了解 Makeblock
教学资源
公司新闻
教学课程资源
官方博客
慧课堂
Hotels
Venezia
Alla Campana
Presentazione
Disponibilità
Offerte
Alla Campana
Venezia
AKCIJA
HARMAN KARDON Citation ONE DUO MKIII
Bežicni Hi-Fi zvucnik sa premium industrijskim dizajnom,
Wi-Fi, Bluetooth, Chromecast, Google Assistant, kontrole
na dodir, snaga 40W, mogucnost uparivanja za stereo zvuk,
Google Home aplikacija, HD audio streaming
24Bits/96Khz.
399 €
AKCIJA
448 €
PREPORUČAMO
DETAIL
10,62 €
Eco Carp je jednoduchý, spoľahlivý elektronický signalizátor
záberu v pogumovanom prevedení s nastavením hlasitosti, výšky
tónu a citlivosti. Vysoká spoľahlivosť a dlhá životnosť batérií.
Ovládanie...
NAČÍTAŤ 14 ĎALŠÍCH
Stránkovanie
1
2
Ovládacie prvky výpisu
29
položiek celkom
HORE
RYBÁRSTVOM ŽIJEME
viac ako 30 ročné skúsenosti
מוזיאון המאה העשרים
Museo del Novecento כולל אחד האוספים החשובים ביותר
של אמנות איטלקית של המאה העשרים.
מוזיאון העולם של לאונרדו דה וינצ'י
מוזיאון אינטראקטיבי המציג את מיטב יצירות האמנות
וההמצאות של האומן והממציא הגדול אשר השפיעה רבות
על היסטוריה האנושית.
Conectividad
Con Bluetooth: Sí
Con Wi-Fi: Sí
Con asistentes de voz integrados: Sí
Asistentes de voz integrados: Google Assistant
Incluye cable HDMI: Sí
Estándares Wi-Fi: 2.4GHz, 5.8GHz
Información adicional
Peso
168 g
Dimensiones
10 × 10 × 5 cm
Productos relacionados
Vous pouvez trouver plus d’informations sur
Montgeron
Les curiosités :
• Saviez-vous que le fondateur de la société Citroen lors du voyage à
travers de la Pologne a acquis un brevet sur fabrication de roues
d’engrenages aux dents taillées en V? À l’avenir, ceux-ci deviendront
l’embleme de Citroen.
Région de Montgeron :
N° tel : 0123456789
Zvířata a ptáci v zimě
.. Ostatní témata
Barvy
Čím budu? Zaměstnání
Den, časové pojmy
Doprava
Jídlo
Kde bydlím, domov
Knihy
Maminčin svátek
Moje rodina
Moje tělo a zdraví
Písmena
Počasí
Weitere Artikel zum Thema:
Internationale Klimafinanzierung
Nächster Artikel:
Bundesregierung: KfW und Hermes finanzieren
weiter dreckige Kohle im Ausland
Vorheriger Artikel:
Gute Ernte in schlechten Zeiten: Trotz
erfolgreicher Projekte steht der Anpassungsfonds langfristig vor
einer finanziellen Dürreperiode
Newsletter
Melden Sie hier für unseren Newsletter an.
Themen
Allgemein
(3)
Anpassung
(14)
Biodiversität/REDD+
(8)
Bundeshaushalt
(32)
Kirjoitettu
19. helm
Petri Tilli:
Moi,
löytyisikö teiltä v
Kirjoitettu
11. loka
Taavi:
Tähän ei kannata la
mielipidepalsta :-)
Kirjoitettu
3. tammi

• [Try it]
Quote exactly and only the lines from the one holding "10 × 10 × 5 cm" through the end of the data.

• [Output for this task]
10 × 10 × 5 cm
Productos relacionados
Vous pouvez trouver plus d’informations sur
Montgeron
Les curiosités :
• Saviez-vous que le fondateur de la société Citroen lors du voyage à
travers de la Pologne a acquis un brevet sur fabrication de roues
d’engrenages aux dents taillées en V? À l’avenir, ceux-ci deviendront
l’embleme de Citroen.
Région de Montgeron :
N° tel : 0123456789
Zvířata a ptáci v zimě
.. Ostatní témata
Barvy
Čím budu? Zaměstnání
Den, časové pojmy
Doprava
Jídlo
Kde bydlím, domov
Knihy
Maminčin svátek
Moje rodina
Moje tělo a zdraví
Písmena
Počasí
Weitere Artikel zum Thema:
Internationale Klimafinanzierung
Nächster Artikel:
Bundesregierung: KfW und Hermes finanzieren
weiter dreckige Kohle im Ausland
Vorheriger Artikel:
Gute Ernte in schlechten Zeiten: Trotz
erfolgreicher Projekte steht der Anpassungsfonds langfristig vor
einer finanziellen Dürreperiode
Newsletter
Melden Sie hier für unseren Newsletter an.
Themen
Allgemein
(3)
Anpassung
(14)
Biodiversität/REDD+
(8)
Bundeshaushalt
(32)
Kirjoitettu
19. helm
Petri Tilli:
Moi,
löytyisikö teiltä v
Kirjoitettu
11. loka
Taavi:
Tähän ei kannata la
mielipidepalsta :-)
Kirjoitettu
3. tammi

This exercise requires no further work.